Na in 1922 cum laude het doctoraal examen te hebben afgelegd werd hij leraar aan het Gemeentelijk Lyceum te Enschede, waar hij o.a. wiskunde gaf. Daarnaast werkte hij aan zijn proefschrift, Intuïtionistische axiomatiek der projectieve meetkunde, waarop hij in 1925 bij Brouwer cum laude promoveerde. Het in dit proefschrift reeds belichte intuïtionisme zou Heyting niet meer loslaten. In 1927 had het Wiskundig Genootschap een prijsvraag uitgeschreven waarin een formalisering van Brouwers verzamelingenleer werd gevraagd; Heytings inzending werd in 1928 bekroond en verscheen in 1930 in omgewerkte vorm onder de titel van Die formalen Regeln der intuitionistischen Logik en Die formalen Regeln der intuitionistischen Mathematik II en III. Terwijl Brouwer over het intuïtionisme schreef in een antiformele, sterk persoonlijk gekleurde en vaak moeilijk verstaanbare stijl, maakte Heytings formalisering (gedeeltelijk geanticipeerd door V. Glivenko en A.N. Kolmogorov) voor het eerst een vergelijking tussen intuïtionistische en traditionele (ook wel genoemd: 'klassieke') wiskunde mogelijk. Hoewel Heytings werk sommigen ertoe verleid heeft het intuïtionisme als zodanig met de door hem aangeboden formalisering te identificeren, heeft toch op langere termijn de bestudering van intuïtionistische formalismen veel bijgedragen tot een beter verstaan van de intuïtionistische grondbegrippen. Rond 1930 formuleerde Heyting bovendien zijn verklaring van de betekenis van de intuïtionistische logische operaties, gebaseerd op de begrippen 'constructie' en 'constructief bewijs', al lag zo'n verklaring reeds impliciet en voor een deel expliciet besloten in Brouwers geschriften. Een kleine monografie, Mathematische Grundlagenforschung. Intuitionismus. Beweistheorie, bedoeld als bondig overzicht, verscheen in 1934, maar zou later in 1955 een bewerkte vertaling in het Frans beleven en in 1974 een Duitse tweede druk.

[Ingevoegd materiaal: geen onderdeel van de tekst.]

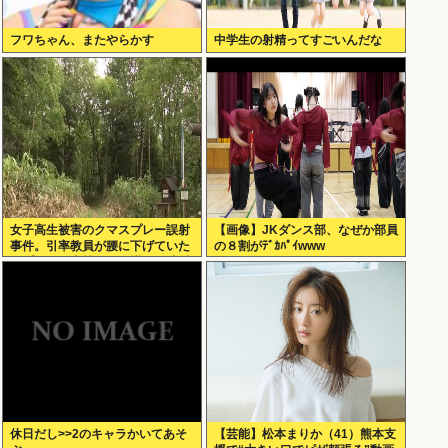
フワちゃん、またやらかす
中学生の射精ってすごいんだな
女子高生被害のクマスプレー誤射
【画像】JKダンス部、なぜか部員
事件。引率教員が腰に下げていた
の８割がﾃﾞｶﾊﾟｲwww
スプレーが木枝に引っ掛かり噴射
された事が判明
休日だし>>2のキャラかいてあそ
【芸能】松本まりか（41）熊本支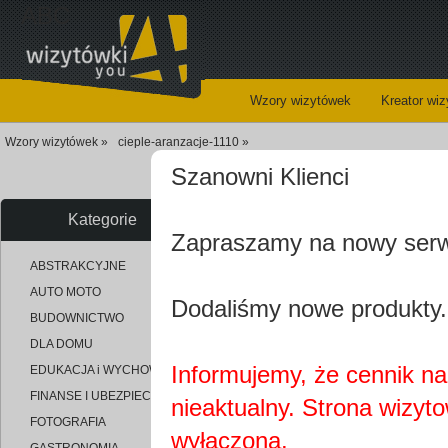
ABC
Wzory wizytówek
Kreator wi
Wzory wizytówek »
cieple-aranzacje-1110 »
Szanowni Klienci
Kategorie
Zapraszamy na nowy ser
uploaded_eb07610d72d0730904
ABSTRAKCYJNE
AUTO MOTO
Dodaliśmy nowe produkty.
BUDOWNICTWO
DLA DOMU
Informujemy, że cennik na 
EDUKACJA i WYCHOWANIE
FINANSE I UBEZPIECZENIA
nieaktualny. Strona wizyt
FOTOGRAFIA
wyłączona.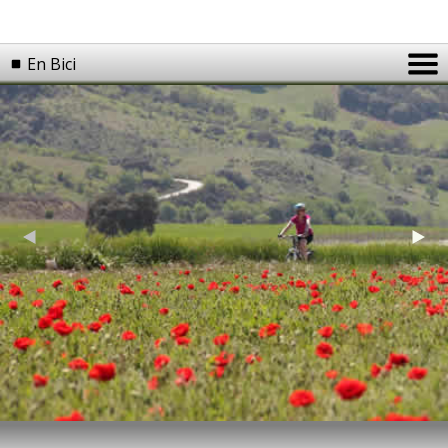
En Bici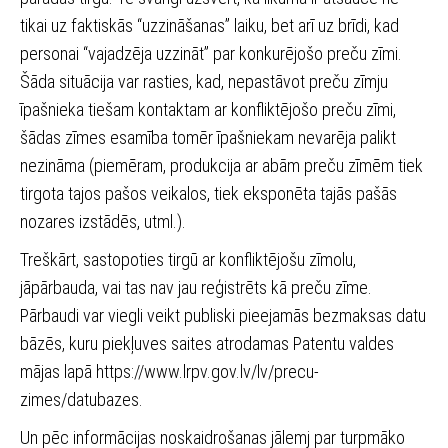
tikai uz faktiskās “uzzināšanas” laiku, bet arī uz brīdi, kad
personai “vajadzēja uzzināt” par konkurējošo preču zīmi.
Šāda situācija var rasties, kad, nepastāvot preču zīmju
īpašnieka tiešam kontaktam ar konfliktējošo preču zīmi,
šādas zīmes esamība tomēr īpašniekam nevarēja palikt
nezināma (piemēram, produkcija ar abām preču zīmēm tiek
tirgota tajos pašos veikalos, tiek eksponēta tajās pašās
nozares izstādēs, utml.).
Treškārt, sastopoties tirgū ar konfliktējošu zīmolu,
jāpārbauda, vai tas nav jau reģistrēts kā preču zīme.
Pārbaudi var viegli veikt publiski pieejamās bezmaksas datu
bāzēs, kuru piekļuves saites atrodamas Patentu valdes
mājas lapā
https://www.lrpv.gov.lv/lv/precu-
zimes/datubazes
.
Un pēc informācijas noskaidrošanas jālemj par turpmāko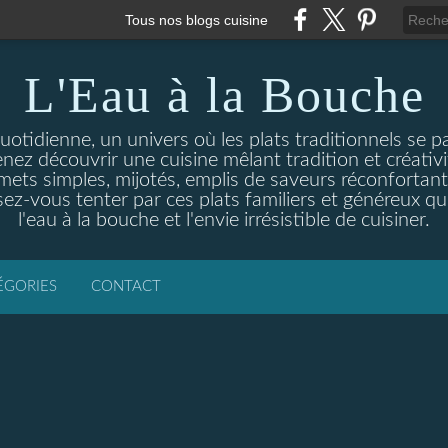
Tous nos blogs cuisine
L'Eau à la Bouche
otidienne, un univers où les plats traditionnels se p
enez découvrir une cuisine mêlant tradition et créativ
ets simples, mijotés, emplis de saveurs réconfortante
ez-vous tenter par ces plats familiers et généreux qui
l'eau à la bouche et l'envie irrésistible de cuisiner.
ÉGORIES
CONTACT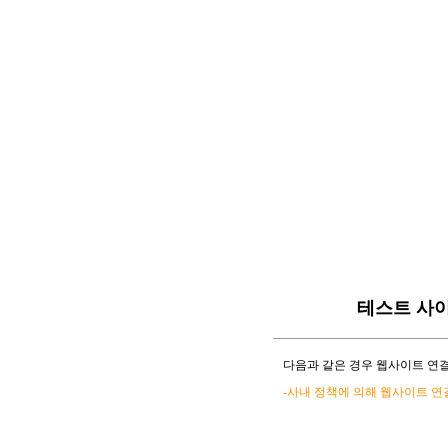
테스트 사
다음과 같은 경우 웹사이트 연결
-사내 정책에 의해 웹사이트 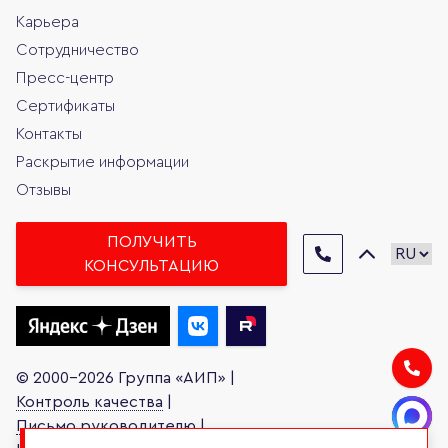
Карьера
Сотрудничество
Пресс-центр
Сертификаты
Контакты
Раскрытие информации
Отзывы
ПОЛУЧИТЬ
КОНСУЛЬТАЦИЮ
© 2000-2026 Группа «АИП» |
Контроль качества
|
Письмо руководителю
|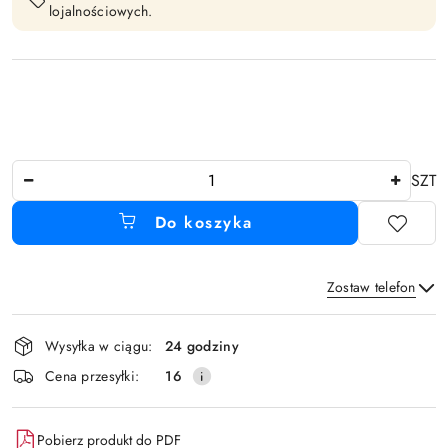
lojalnościowych.
Ilość
SZT
Do koszyka
Zostaw telefon
Dostępność
Wysyłka w ciągu:
24 godziny
i
Wyślij
Cena przesyłki:
16
dostawa
Pobierz produkt do PDF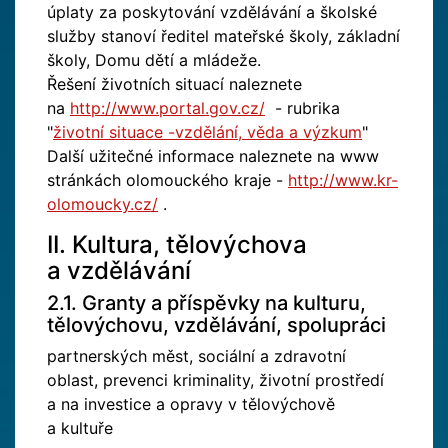
úplaty za poskytování vzdělávání a školské
služby stanoví ředitel mateřské školy, základní
školy, Domu dětí a mládeže.
Řešení životních situací naleznete
na
http://www.portal.gov.cz/
- rubrika
"
životní situace -vzdělání, věda a výzkum
"
Další užitečné informace naleznete na www
stránkách olomouckého kraje -
http://www.kr-
olomoucky.cz/
.
II. Kultura, tělovýchova
a vzdělávání
2.1. Granty a příspěvky na kulturu,
tělovýchovu, vzdělávání, spolupráci
partnerských měst, sociální a zdravotní
oblast, prevenci kriminality, životní prostředí
a na investice a opravy v tělovýchově
a kultuře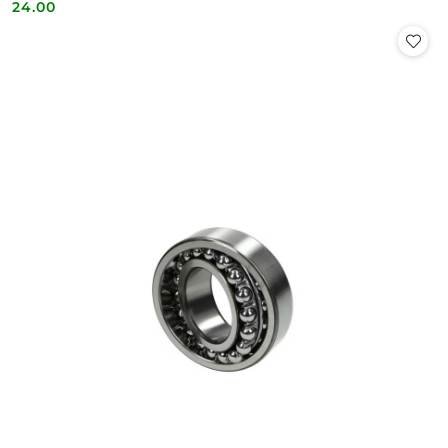
24.00
Cena: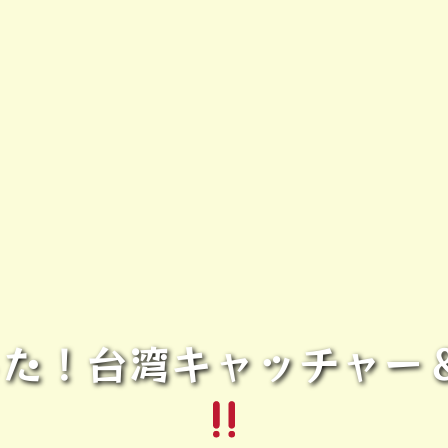
ました！台湾キャッチャ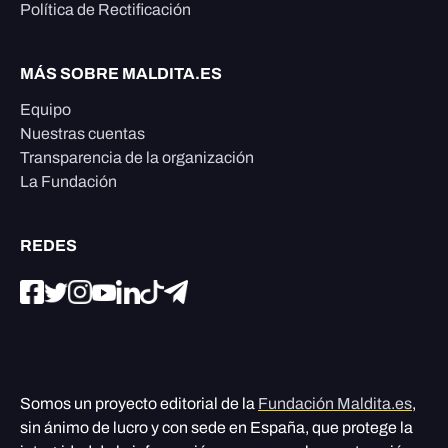
Política de Rectificación
MÁS SOBRE MALDITA.ES
Equipo
Nuestras cuentas
Transparencia de la organización
La Fundación
REDES
Somos un proyecto editorial de la
Fundación Maldita.es
,
sin ánimo de lucro y con sede en España, que protege la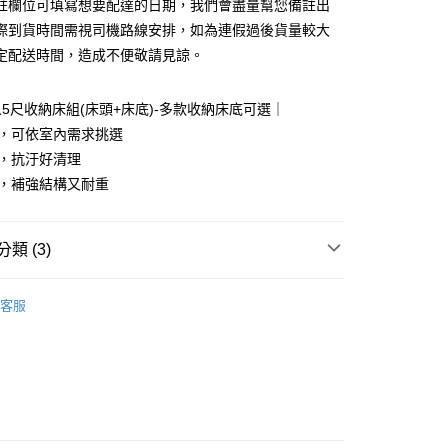
庫商業銀行
第一商業銀行
註欄位可填寫想要配達的日期，我們會盡量幫您備註出
業銀行
彰化商業銀行
際到貨時間需視司機路線安排，如為連假過後貨量較大
庫商業銀行
第一商業銀行
業儲蓄銀行
台北富邦商業銀行
業銀行
彰化商業銀行
定配送時間，造成不便敬請見諒。
華商業銀行
兆豐國際商業銀行
業儲蓄銀行
台北富邦商業銀行
小企業銀行
台中商業銀行
華商業銀行
兆豐國際商業銀行
台灣）商業銀行
華泰商業銀行
5尺收納床組(床頭+床底)-多款收納床底可選｜
小企業銀行
台中商業銀行
業銀行
遠東國際商業銀行
色，可依室內需求挑選
台灣）商業銀行
華泰商業銀行
業銀行
永豐商業銀行
業銀行
遠東國際商業銀行
料，抗汙好清理
業銀行
星展（台灣）商業銀行
業銀行
永豐商業銀行
y
棉，補強結構又耐重
際商業銀行
中國信託商業銀行
業銀行
星展（台灣）商業銀行
天信用卡公司
際商業銀行
中國信託商業銀行
分期
天信用卡公司
類 (3)
你分期使用說明】
享後付
由台灣大哥大提供，台灣大哥大用戶可立即使用無須另外申請。
｜床墊、床架、化妝桌、衣櫥櫃
床架
雙人5尺床架
式選擇「大哥付你分期」，訂單成立後會自動跳轉到大哥付的交易
客服
證手機門號後，選擇欲分期的期數、繳款截止日，確認付款後即
市
FTEE先享後付」】
。
先享後付是「在收到商品之後才付款」的支付方式。 讓您購物簡單
｜沙發．床架．櫥櫃
准額度、可分期數及費用金額請依後續交易確認頁面所載為準。
心！
立30分鐘內，如未前往確認交易或遇審核未通過，訂單將自動取
：不需註冊會員、不需綁卡、不需儲值。
「轉專審核」未通過狀況，表示未達大哥付你分期系統評分，恕
：只要手機號碼，簡訊認證，即可結帳。
評估內容。
：先確認商品／服務後，再付款。
式說明】
項不併入電信帳單，「大哥付你分期」於每月結算日後寄送繳費提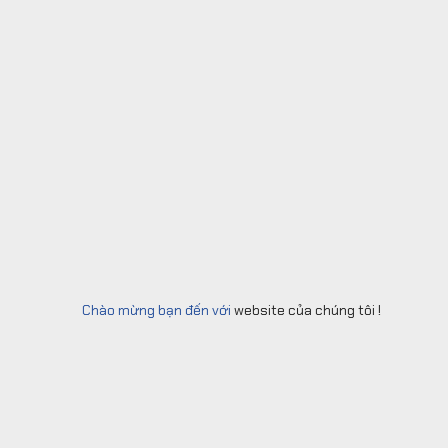
Chào mừng bạn đến với
website của chúng tôi !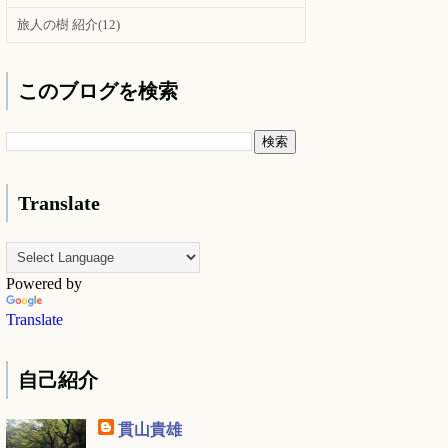
旅人の樹 紹介
(12)
このブログを検索
Translate
Powered by
Translate
自己紹介
貫山貴雄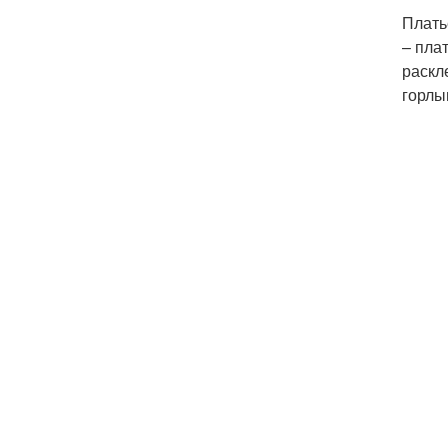
Плать
– пла
раскл
горлы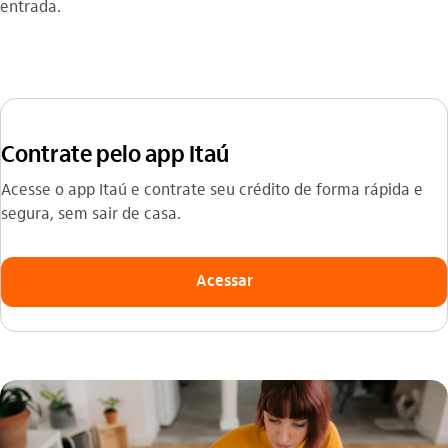
entrada.
Contrate pelo app Itaú
Acesse o app Itaú e contrate seu crédito de forma rápida e
segura, sem sair de casa.
Acessar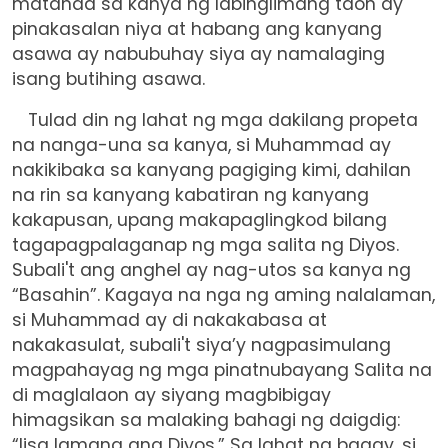
matanda sa kanya ng labinglimang taon ay
pinakasalan niya at habang ang kanyang
asawa ay nabubuhay siya ay namalaging
isang butihing asawa.
Tulad din ng lahat ng mga dakilang propeta
na nanga-una sa kanya, si Muhammad ay
nakikibaka sa kanyang pagiging kimi, dahilan
na rin sa kanyang kabatiran ng kanyang
kakapusan, upang makapaglingkod bilang
tagapagpalaganap ng mga salita ng Diyos.
Subali't ang anghel ay nag-utos sa kanya ng
“Basahin”. Kagaya na nga ng aming nalalaman,
si Muhammad ay di nakakabasa at
nakakasulat, subali't siya’y nagpasimulang
magpahayag ng mga pinatnubayang Salita na
di maglalaon ay siyang magbibigay
himagsikan sa malaking bahagi ng daigdig:
“Iisa lamang ang Diyos.” Sa lahat ng bagay, si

Heyting bleef het scheppen van een beter begrip en waardering van Brouwers ideeën als een van zijn voornaamste taken zien. Zo waren vele van zijn voordrachten en publikaties, ook in latere tijd, gewijd aan uitleg en verdediging van het intuïtionisme, in een heldere stijl, die nimmer dogmatisch of polemisch was. Toch zijn er verschillen in zienswijze tussen Brouwer en Heyting aan te wijzen. Zo erkende Heyting ten volle het formeel-theoretische element dat in de intuïtionistische wiskunde werd geïntroduceerd door het in de praktijk onvermijdelijke taalgebruik. Dit taalaspect krijgt in het merendeel van Brouwers geschriften geen speciale aandacht, ofschoon Brouwer zich er wel bewust van was. Evenmin deelde Heyting Brouwers pessimisme ten aanzien van de taal als communicatiemiddel: formalisering en axiomatisering werd door hem ook in het intuïtionisme positief gewaardeerd. Hierin vertoont Heyting eerder verwantschap met de ideeën en inzichten van Mannoury. Wel dient opgemerkt te worden dat Heyting zich steeds verzet heeft tegen identificatie van de intuïtionistische wiskunde met geformaliseerde versies daarvan.

Inmiddels had Heyting onder wiskundigen en filosofen een grote reputatie verworven als kenner van Brouwers intuïtionisme. Ofschoon actief geïnteresseerd in de didactiek van de wiskunde, zoals ook uit verscheidene van zijn publikaties zou blijken, was het metterdaad lesgeven als wiskundeleraar voor hem een frustrerende ervaring geworden en kwam zijn benoeming in 1937 tot lector in de wiskunde aan de Universiteit van Amsterdam, nadat hij een jaar tevoren als privaatdocent was toegelaten, als een bevrijding. Dank zij dit lectoraat kon hij zijn eigen studie dan ook vasthoudend en geconcentreerd voortzetten, ook tijdens de Duitse bezetting, o.a. met werk op het terrein van de intuïtionistische algebra (in 1941) en de intuïtionistische theorie van de Hilbert-ruimte (1951 - 1953). Erkenning in geleerdenkring bleef niet uit. In 1942 werd Heyting benoemd tot lid van de toenmalige Nederlandsche Akademie van Wetenschappen, al kon deze benoeming door de oorlogsomstandigheden pas in 1946 bekrachtigd worden, toen de Akademie weer 'koninklijk' genoemd kon worden.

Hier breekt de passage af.